IBM Haifa Labs News Center


IBM Haifa Research Lab’s MPEG-4 Video Java CODEC brings MPEG-4 Video to the Java multimedia community


Haifa, Israel – May , 2001 -- IBM Haifa Research Lab (HRL) has developed what is believed to be the first MPEG-4 Video Java CODEC and will demonstrate its new technology at WEMP 2001 (Workshop and Exhibition on MPEG4) in San Jose, California from June 18 - 20, 2001.

MPEG-4 (ISO/IEC 14496) is the international standard for interactive multimedia, designed to simplify and speed the delivery of complex multimedia content over virtually any digital network. MPEG-4 can be made interactive, enabling the consumers to create their own viewing experience complete with video and audio, incorporating 2D and 3D graphic objects, still images, and multiple languages.
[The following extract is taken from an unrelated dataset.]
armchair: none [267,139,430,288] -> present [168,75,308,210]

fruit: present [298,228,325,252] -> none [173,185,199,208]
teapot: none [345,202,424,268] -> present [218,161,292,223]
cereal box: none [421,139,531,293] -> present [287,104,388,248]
A CODEC is a media component that COmpresses and DECompresses Audio/Visual objects. HRL's encoder, which is written in native C code, encodes (compresses) incoming video into an MPEG-4 stream. The pure Java decoder decodes (decompresses) the MPEG-4 video stream into playable streams, such as news clips, video clips and movie trailers, which can be viewed with JMF (Java Media Framework).

“HRL developed the MPEG-4 Video CODEC for JMF 2.0 (Java Media Framework) to give developers of multimedia applications platform flexibility,” says Yuval Noimark, MPEG-4 Video project leader at HRL. This means the CODEC enables MPEG-4 video decoding on any Java enabled platform such as Windows, Macintosh, IBM AIX, Linux, Sun Solaris, etc. Moreover, the decoder can be downloaded on demand only when it is needed and via the same network as the content stream.

JMF is a standard multimedia support for Java, developed jointly by HRL and Sun Microsystems. Users can download JMF from the Sun Microsystems Java site (http://java.sun.com).

Application developers creating complex multimedia applications, such as remote tutoring on the Web, real-time media streaming, and interactive media can provide applications with better quality--this means sharper images and higher frame rates.

The current codec can be integrated into low bandwidth, low computation power applications where users can receive streaming media over the Internet to their desktops, regardless of the platform.